VideoHelp Forum




+ Reply to Thread
Results 1 to 3 of 3
  1. I've noticed whenever I capture video and, say, without porting it via FCX, and dropping straight into DVDSP for example, interlacing lines appear during moments of fast motion on the video. For the video to properly playback smooth, it must first be passed to an editing program that will apply the appropriate "field order" to the video to avoid this interlacing.

    I've just extracted a movie from a Panasonic DVD Recorder recording using DVDxDV and it looks good. I dropped it into Compressor for processing with the aim of entry to DVDSP. But playback of the m2v reveals the interlacing lines during fast motion.

    Is there a way of avoiding interlacing lines without first porting into editing programs? Often the vids can be very long running time and hence deep encoding.

    I attempted to take the m2v into DiVA but the small chunk that was encoded degraded the video. Not good. I LIKE the concept of a program like DiVA that is designed with a deinterlace specialty.

    Right now I'm experimenting with Quicktime Pro taking the extraction and using the MPEG2 Exporter in a two-pass export with Field Order not set to Auto but Top field. Looks like a 6 hour encode. Will this do what I want?

    Thanks.
    Quote Quote  
  2. Looking at the Presets inside Compressor, I understand I can control the Field Order to be Automatic, Top or Bottom. I also see where I can choose Deinterlacing (odd/even).

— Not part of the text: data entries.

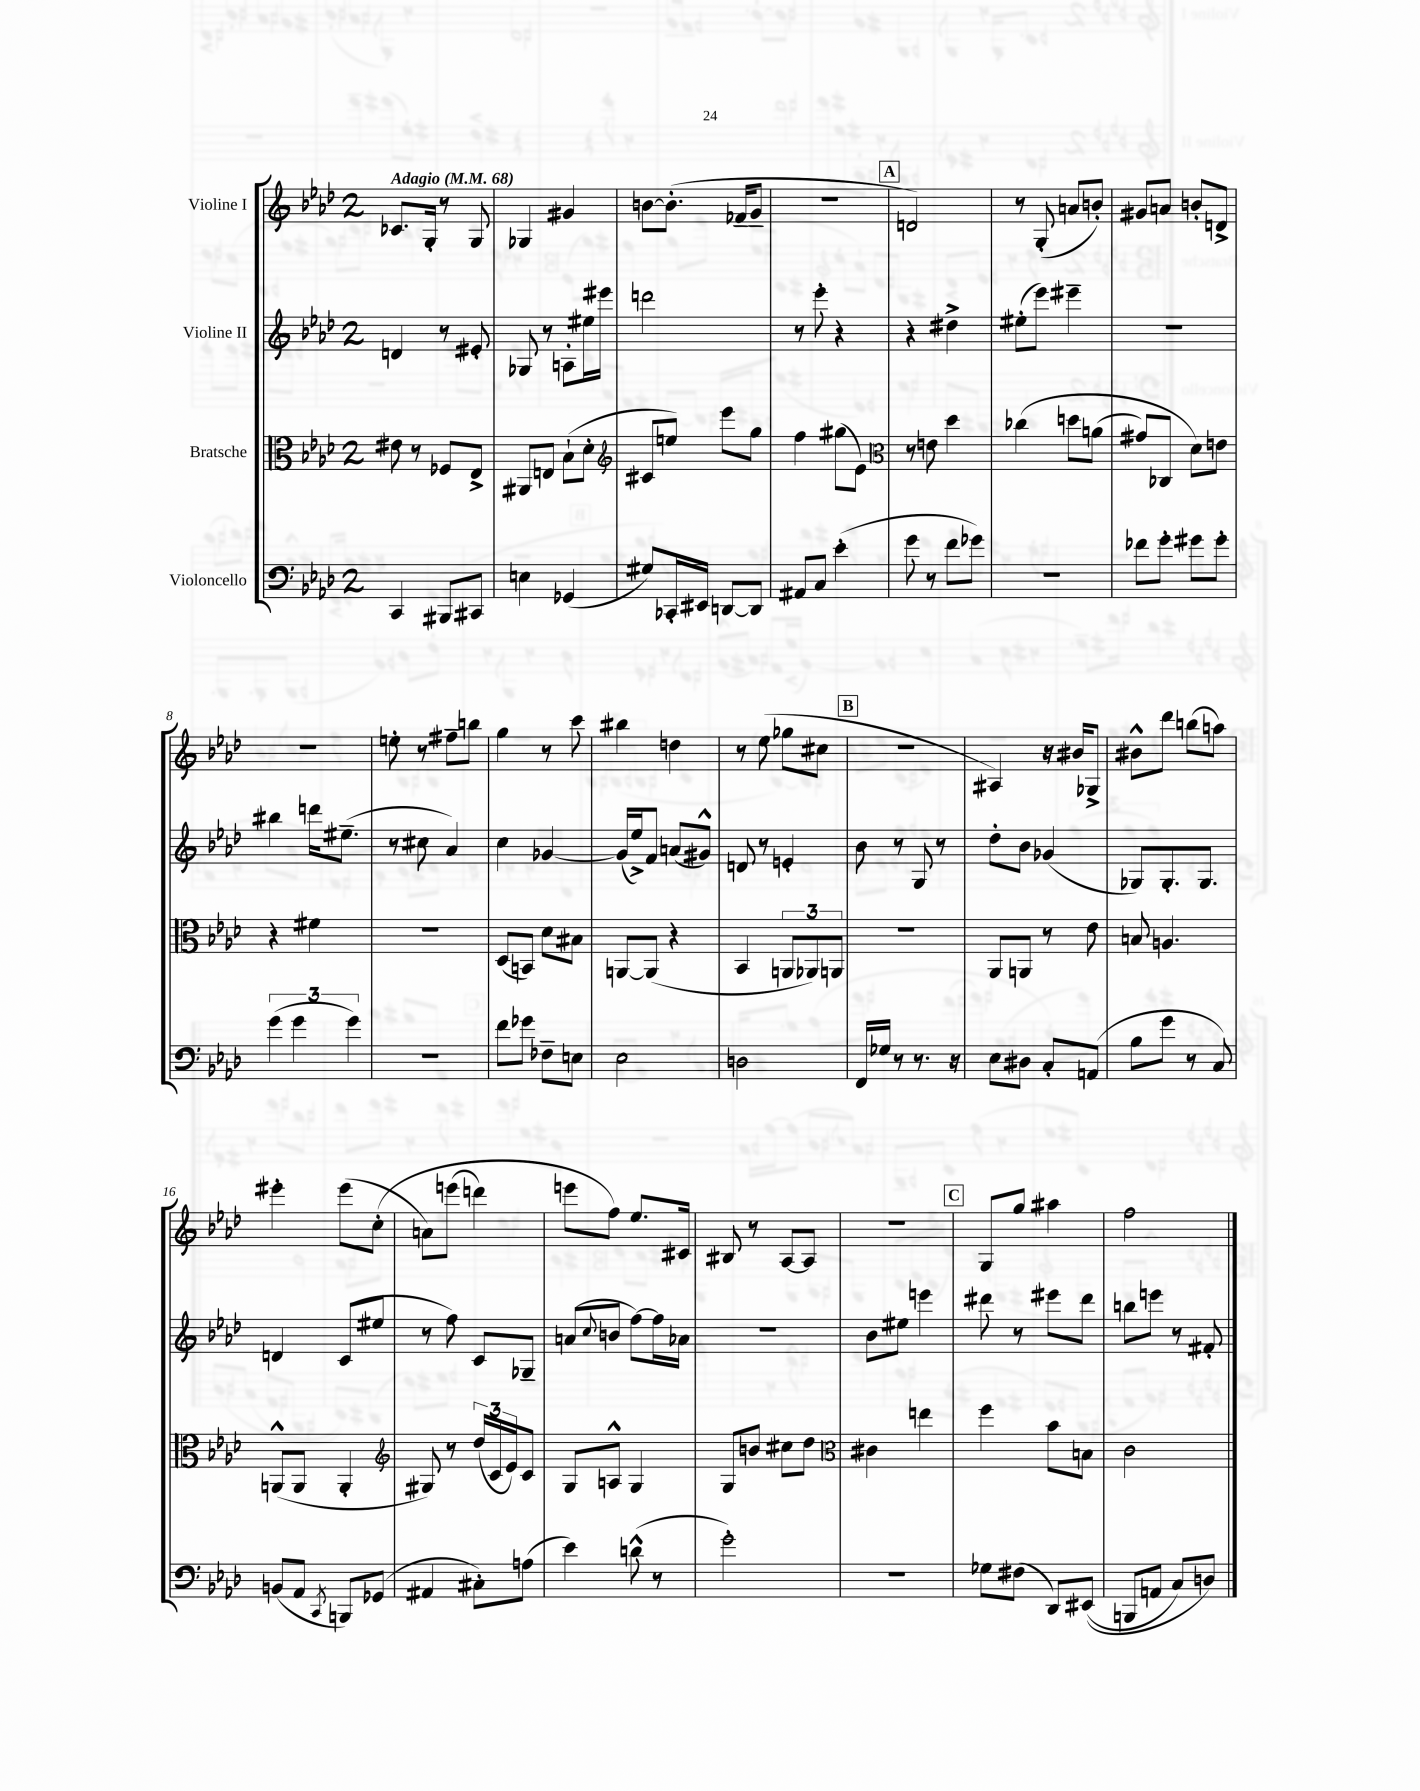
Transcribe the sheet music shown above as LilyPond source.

<<
\new StaffGroup <<
\new Staff = "s0" \with { instrumentName = "Violine I" } {
    \clef treble \key aes \major \once \override Staff.TimeSignature.style = #'single-digit \time 2/4 \tempo "Adagio" 4 = 68
    ces'8. g16-. r8 g8 |
    ges4 gis'4 |
    b'8~ b'8.-.( fes'16-- g'8-- |
    r2 |
    \mark \markup { \box "A" } d'2) |
    r8 g8-.( a'8 b'8-.) |
    gis'8 a'8 b'8-. d'8-> |
    r2 |
    e''8-. r8 fis''8-- b''8 |
    g''4 r8 c'''8 |
    bis''4 d''4 |
    r8 ees''8( ges''8 cis''8 |
    \mark \markup { \box "B" } R2 |
    ais4) r16 bis'16 ges8-> |
    bis'8-^ des'''8 b''8( a''8) |
    eis'''4-. eis'''8( c''8-.\( |
    a'8) e'''8( d'''4) |
    e'''8 f''8\) ees''8. cis'16 |
    bis8 r8 aes8~ aes8 |
    R2 |
    \mark \markup { \box "C" } g8 g''8 ais''4 |
    f''2 \bar "|." |
}
\new Staff = "s1" \with { instrumentName = "Violine II" } {
    \clef treble \key aes \major \once \override Staff.TimeSignature.style = #'single-digit \time 2/4
    d'4 r8 eis'8-. |
    ges8 r8 a8-. eis''16 eis'''16 |
    d'''2 |
    r8 ees'''8-. r4 |
    \mark \markup { \box "A" } r4 dis''4-> |
    eis''8-.( ees'''8) eis'''4-- |
    r2 |
    bis''4 d'''16 eis''8.--( |
    r8 cis''8 aes'4) |
    c''4 ges'4~ |
    ges'16( ees''16->) f'8 a'8( gis'8-^) |
    d'8 r8 e'4-. |
    \mark \markup { \box "B" } bes'8 r8 g8 r8 |
    des''8-. bes'8 ges'4( |
    ges8) ges8.-. ges8. |
    d'4 c'8( eis''8 |
    r8 f''8) c'8 ges8-- |
    a'8( \appoggiatura { c''8 } b'8 f''8~) f''16 aes'16 |
    r2 |
    bes'8 eis''8 e'''4 |
    \mark \markup { \box "C" } dis'''8 r8 eis'''8 dis'''8 |
    b''8 e'''8 r8 fis'8-. \bar "|." |
}
\new Staff = "s2" \with { instrumentName = "Bratsche" } {
    \clef alto \key aes \major \once \override Staff.TimeSignature.style = #'single-digit \time 2/4
    eis'8 r8 fes8 ees8-> |
    ais,8 e8 bes8-!( des'8-. |
    \clef treble cis'8 e''8) ees'''8 g''8 |
    f''4 gis''8( ees'8) |
    \mark \markup { \box "A" } \clef alto r8 e'8 des''4 |
    ces''4\( d''8 a'8( |
    gis'8) ces8 des'8\) e'8 |
    r4 fis'4 |
    r2 |
    des8( b,8) des'8 bis8 |
    a,8~ a,8( r4 |
    bes,4 \tuplet 3/2 { a,8 aes,8) a,8 } |
    \mark \markup { \box "B" } R2 |
    aes,8 a,8 r8 ees'8 |
    b8 a4. |
    a,8-^( a,8 a,4-. |
    \clef treble gis8) r8 \tuplet 3/2 { des''16( c'16 ees'16) } c'8 |
    g8 a8-^ g4 |
    g8 b'8 cis''8 des''8 |
    \clef alto cis'4 e''4 |
    \mark \markup { \box "C" } f''4 bes'8 b8 |
    c'2 \bar "|." |
}
\new Staff = "s3" \with { instrumentName = "Violoncello" } {
    \clef bass \key aes \major \once \override Staff.TimeSignature.style = #'single-digit \time 2/4
    c,4 bis,,8 cis,8 |
    e4 ges,4( |
    gis8) ces,16-. eis,16 d,8~ d,8 |
    ais,8 c8 ees'4-.( |
    \mark \markup { \box "A" } g'8 r8 f'8 ges'8) |
    r2 |
    fes'8 g'8-. gis'8 gis'8-. |
    \tuplet 3/2 { g'4( g'4 g'4) } |
    r2 |
    f'8 ges'8 fes8-- e8 |
    ees2 |
    d2 |
    \mark \markup { \box "B" } f,16 ges16 r8 r8. r16 |
    ees8 dis8 c8-. a,8( |
    bes8 g'8 r8 c8) |
    b,8( aes,8 \acciaccatura { c,8 } b,,8) ges,8( |
    ais,4 cis8-.) a8( |
    ees'4) d'8-^( r8 |
    g'2-.) |
    R2 |
    \mark \markup { \box "C" } ges8 fis8( des,8) eis,8(\( |
    b,,8 a,8 c8) d8\) \bar "|." |
}
>>
>>
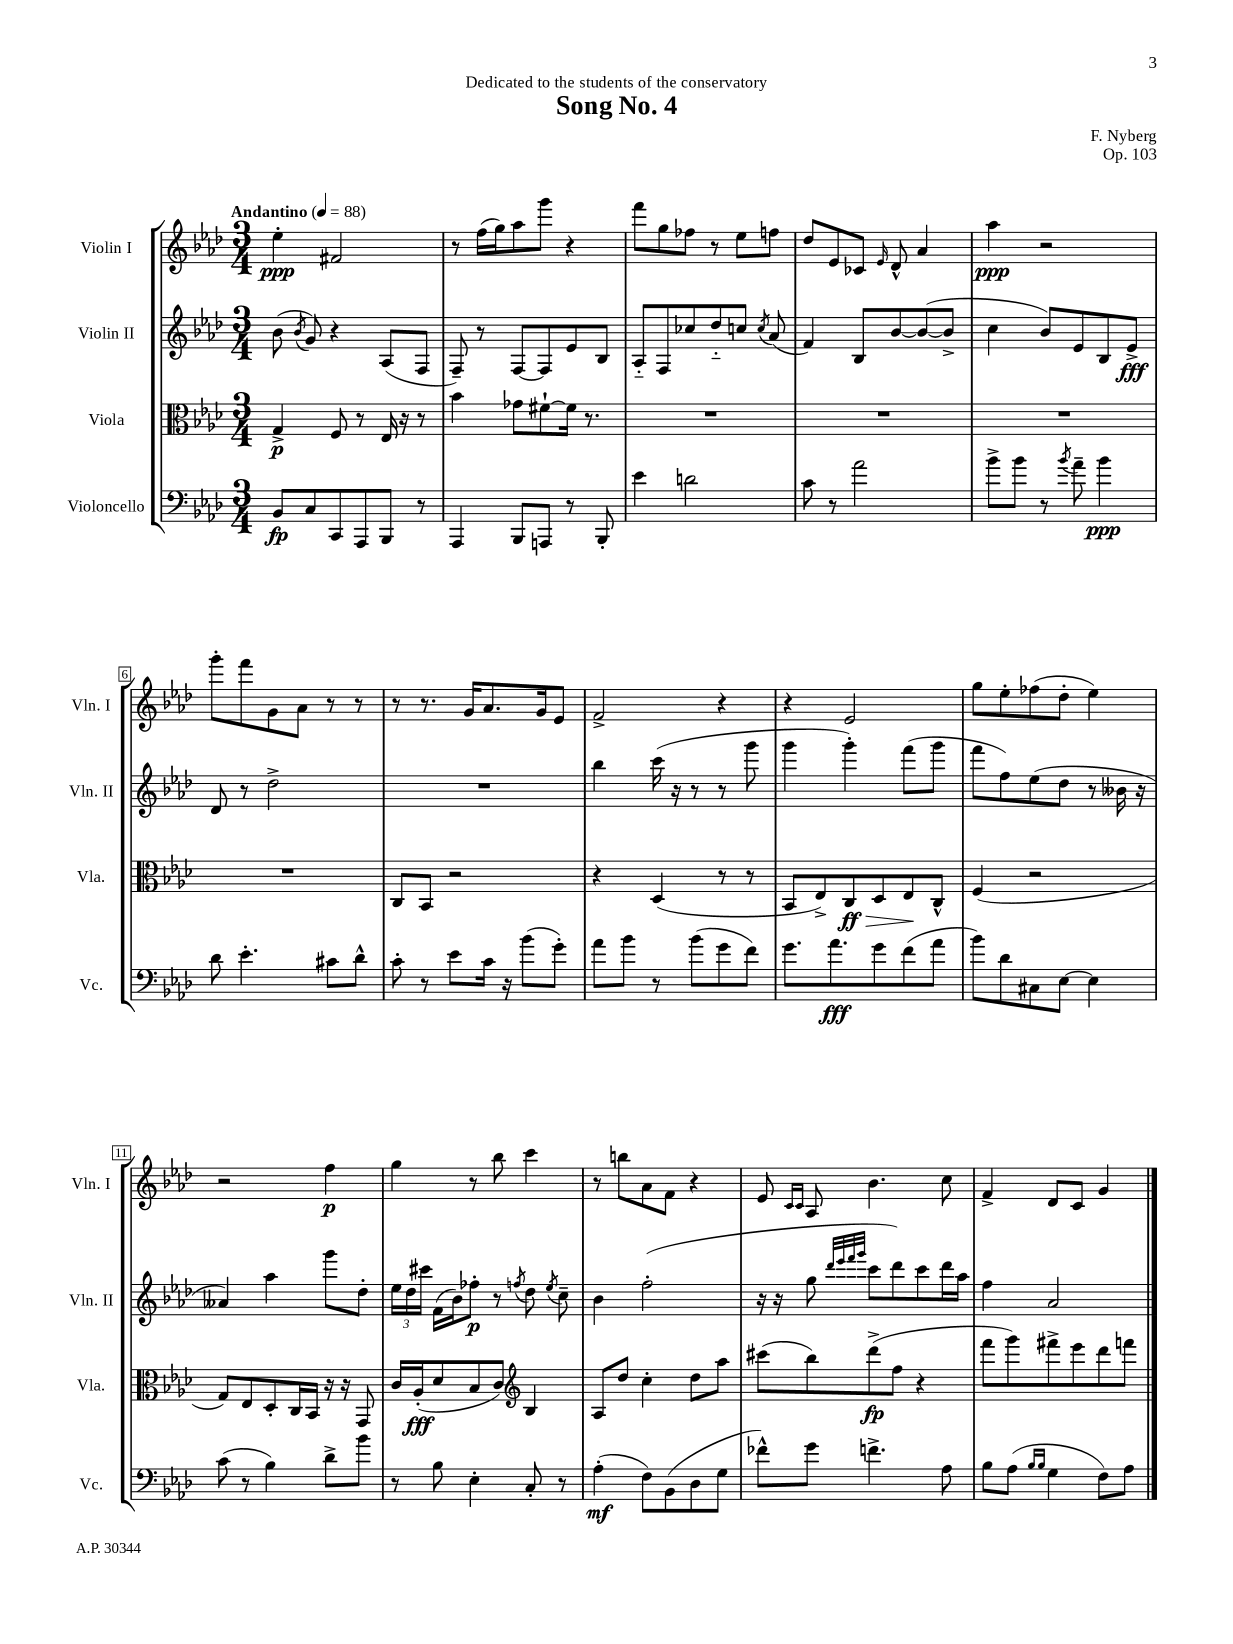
\header { title = "Song No. 4" composer = "F. Nyberg" dedication = "Dedicated to the students of the conservatory" opus = "Op. 103" }
<<
\new StaffGroup <<
\new Staff = "s0" \with { instrumentName = "Violin I" shortInstrumentName = "Vln. I" } {
    \clef treble \key aes \major \numericTimeSignature \time 3/4 \tempo "Andantino" 4 = 88
    \autoBeamOff ees''4-.\ppp fis'2 |
    r8 f''16[( g''16) aes''8 g'''8] r4 |
    f'''8[ g''8 fes''8] r8 ees''8[ f''8] |
    des''8[ ees'8 ces'8] \grace { ees'16 } des'8-^ aes'4 |
    aes''4\ppp r2 |
    g'''8[-. f'''8 g'8 aes'8] r8 r8 |
    r8 r8. g'16[ aes'8. g'16 ees'8] |
    f'2-> r4 |
    r4 ees'2 |
    g''8[ ees''8-. fes''8( des''8]-. ees''4) |
    r2 f''4\p |
    g''4 r8 bes''8 c'''4 |
    r8 b''8[ aes'8 f'8] r4 |
    ees'8 \grace { c'16[ c'16] } aes8 bes'4. c''8 |
    f'4-> des'8[ c'8] g'4 \bar "|." |
}
\new Staff = "s1" \with { instrumentName = "Violin II" shortInstrumentName = "Vln. II" } {
    \clef treble \key aes \major \numericTimeSignature \time 3/4
    \autoBeamOff bes'8( \acciaccatura { bes'8 } g'8) r4 aes8[( f8] |
    f8--) r8 f8[~ f8 ees'8 bes8] |
    aes8[-_ f8 ces''8 des''8-_ c''8] \acciaccatura { c''8 } aes'8( |
    f'4) bes8[ bes'8~ bes'8~( bes'8]-> |
    c''4 bes'8[) ees'8 bes8 ees'8]->\fff |
    des'8 r8 des''2-> |
    R2. |
    bes''4 c'''16( r16 r8 r8 g'''8 |
    g'''4 g'''4-.) f'''8[( g'''8] |
    f'''8[ f''8) ees''8( des''8] r8 beses'16 r16 |
    aeses'4) aes''4 g'''8[ des''8]-. |
    \tuplet 3/2 { ees''16[ des''16 cis'''16] } f'16[( bes'16) fes''8]-.\p r8 \acciaccatura { f''8 } des''8 \acciaccatura { ees''8 } c''8-- |
    bes'4 f''2-.( |
    r16 r16 g''8 \grace { des'''32[ ees'''32 f'''32 g'''32] } c'''8[ des'''8) c'''8 des'''16 aes''16] |
    f''4 aes'2 \bar "|." |
}
\new Staff = "s2" \with { instrumentName = "Viola" shortInstrumentName = "Vla." } {
    \clef alto \key aes \major \numericTimeSignature \time 3/4
    \autoBeamOff g4->\p f8 r8 ees16 r16 r8 |
    bes'4 ges'8[ fis'8~-! fis'16] r8. |
    R2. |
    R2. |
    R2. |
    R2. |
    c8[ bes,8] r2 |
    r4 des4( r8 r8 |
    bes,8[ ees8->) c8\ff\> des8 ees8\! c8]-^ |
    f4( r2 |
    g8[) ees8 des8-. c16 bes,16] r16 r16 g,8 |
    c'16[ aes16-.\fff( des'8 bes8 c'8]) \clef treble bes4 |
    aes8[ des''8] c''4-. des''8[ aes''8] |
    cis'''8[( bes''8) des'''8->\fp( f''8] r4 |
    f'''8[ g'''8) fis'''8-> ees'''8 des'''8 f'''8] \bar "|." |
}
\new Staff = "s3" \with { instrumentName = "Violoncello" shortInstrumentName = "Vc." } {
    \clef bass \key aes \major \numericTimeSignature \time 3/4
    \autoBeamOff bes,8[\fp c8 c,8 aes,,8 bes,,8] r8 |
    aes,,4 bes,,8[ a,,8] r8 bes,,8-. |
    ees'4 d'2 |
    c'8 r8 aes'2 |
    bes'8[-> bes'8] r8 \acciaccatura { bes'8 } aes'8-- bes'4\ppp |
    des'8 ees'4.-. cis'8[ des'8]-^ |
    c'8-. r8 ees'8[ c'16] r16 bes'8[( g'8]-.) |
    aes'8[ bes'8] r8 bes'8[( g'8 f'8]) |
    g'8.[ aes'8.\fff g'8 f'8( aes'8] |
    bes'8[) des'8 cis8 ees8]~ ees4 |
    c'8( r8 bes4) des'8[-> bes'8] |
    r8 bes8 ees4-. c8-. r8 |
    aes4-.\mf( f8[) bes,8( des8 g8] |
    fes'8[-^) g'8] f'4.-> aes8 |
    bes8[ aes8]( \grace { bes16[ bes16] } g4 f8[) aes8] \bar "|." |
}
>>
>>
\layout { \context { \Score \override BarNumber.stencil = #(make-stencil-boxer 0.1 0.3 ly:text-interface::print) } }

    To avoid the problem that I'm describing in this thread, I want to SET the Field Order to be TOP, correct? This setting will avoid the creation OF interlacing lines that I see. It's LATER that when we see the interlacing lines that I would want the encoding to DEinterlace (remove) the lines.
    Quote Quote  
  3. Member
    Join Date
    Jun 2001
    Location
    Silver Spring, MD USA
    Search Comp PM
    I havent used Compressor much but when I did it seems to be bent on interlacing NTSC content. It assumes your final presentation of the content is television, which handles interlaced material.

    As for DiVA, when I use it as an intermediate step, I set it for best quality so that it will just use all the bitrate it wants to maintain the quality. Although it uses a lot of disc space this way, its still significantly smaller than a conversion to DV. I use the 3ivx codec ... Its awesome.